Remarkably, the DNB chose to include this warning in its analysis, says economist Mathijs Bowman. “There is also a strategic significance behind this. DNB Chairman Klaas Knot has been opposing the stimulus measures that the European Central Bank has taken for years to keep inflation in the Eurozone. If high inflation is temporarily lower than originally thought, these measures may actually be partly unnecessary. “.
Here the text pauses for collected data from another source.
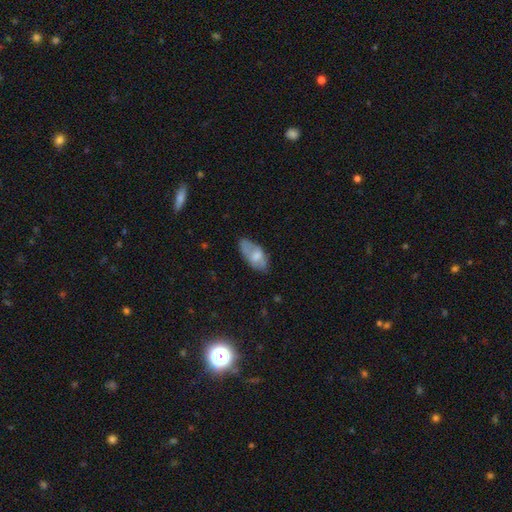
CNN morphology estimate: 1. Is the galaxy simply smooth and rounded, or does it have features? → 62% smooth, 31% featured or disk, 7% star or artifact.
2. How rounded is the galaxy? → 91% in between, 6% cigar-shaped, 3% round.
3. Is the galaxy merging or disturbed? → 55% none, 30% minor disturbance, 12% major disturbance, 3% merger.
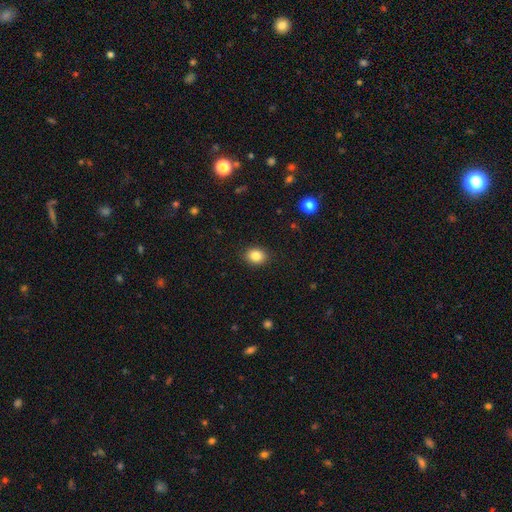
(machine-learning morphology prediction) Smooth or featured? smooth (85%)
How rounded? round (57%)
Merging? none (90%)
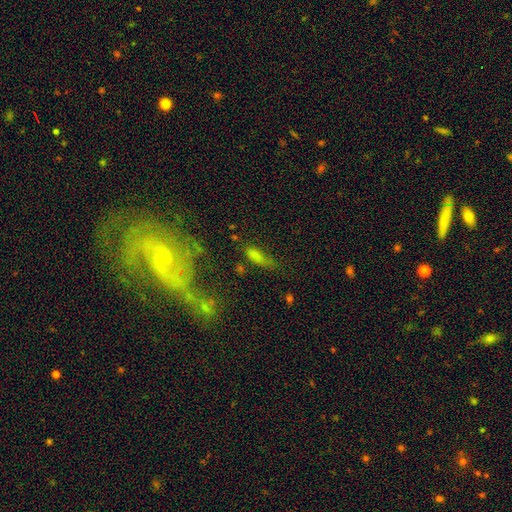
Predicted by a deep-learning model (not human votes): smooth 71%, star or artifact 17%, featured or disk 13%. Down the decision tree: how rounded — in between (53%); merging — none (49%).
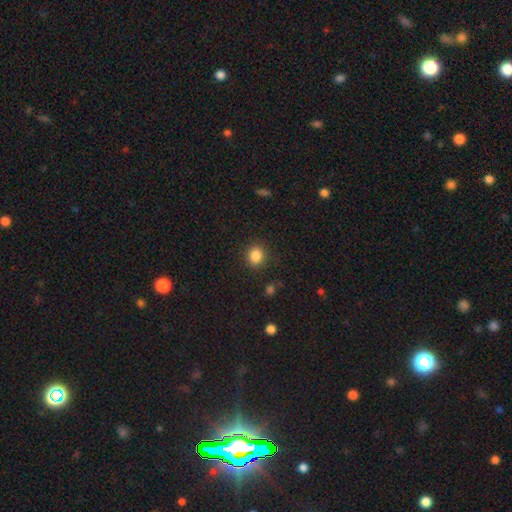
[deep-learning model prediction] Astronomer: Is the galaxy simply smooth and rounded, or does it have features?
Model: smooth — 85%.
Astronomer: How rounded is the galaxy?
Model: round — 78%.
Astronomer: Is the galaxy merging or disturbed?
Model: none — 89%.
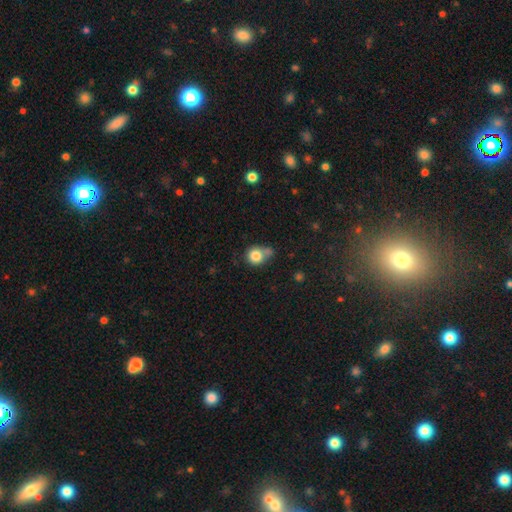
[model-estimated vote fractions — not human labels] Smooth or featured?
  - smooth: 82% *
  - star or artifact: 10%
  - featured or disk: 8%
How rounded?
  - round: 83% *
  - in between: 16%
  - cigar-shaped: 1%
Merging?
  - none: 46% *
  - merger: 27%
  - minor disturbance: 20%
  - major disturbance: 8%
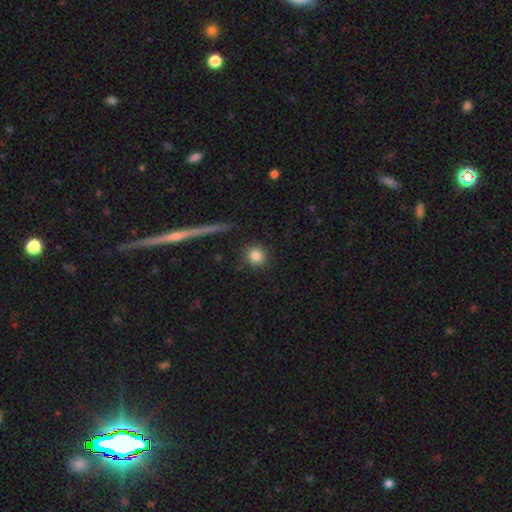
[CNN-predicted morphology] Overall: smooth (83%). How rounded: round (91%). Merging: none (86%).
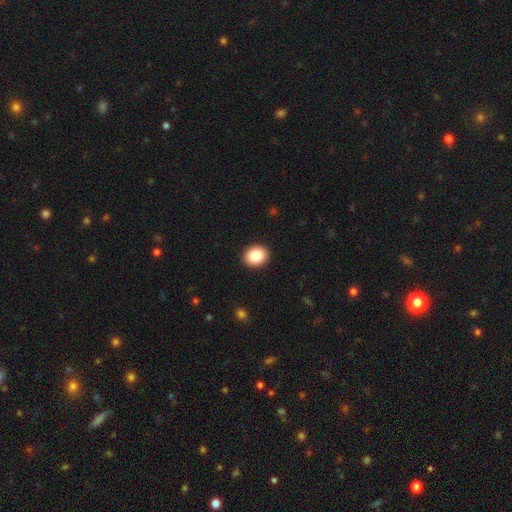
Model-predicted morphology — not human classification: Smooth or featured: smooth — 88% (star or artifact — 8%)
How rounded: round — 62% (in between — 37%)
Merging: none — 91% (minor disturbance — 6%)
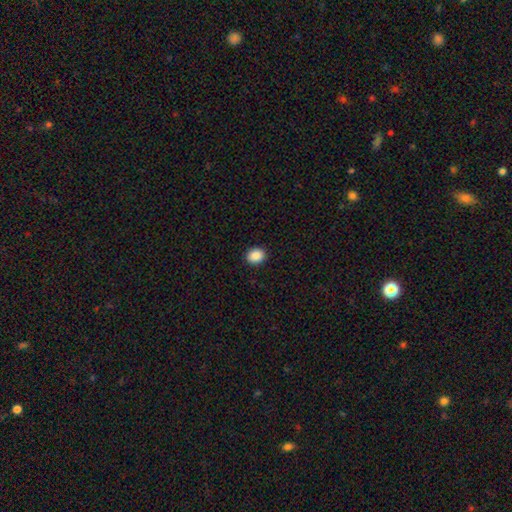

If inflation has already reached a long-run high level through the wage-price spiral, a situation arises in which money quickly loses its value. “And then you get a lot of unwanted redistribution,” Bowman says. “For example, some people are in a position where they can easily demand a higher wage, while others cannot. But the most important thing is that people no longer dare to take financial risks, because of the uncertainty about the value of their money.”
Positive effect
But if inflation really gets out of control, the ECB will always take action, Bowman says. This can be done, for example, by raising interest rates. “Plus, the longer you wait, the more painful these procedures will eventually be.”
By the way, a short period of high inflation can have a positive effect on the economy, writes the DNB. Since inflation has long been below 2%, a temporary high rate of inflation could “cement” inflation expectations among citizens and businesses around the ECB’s target. “Often expectations are the main driving force behind the level of inflation,” Bowman says.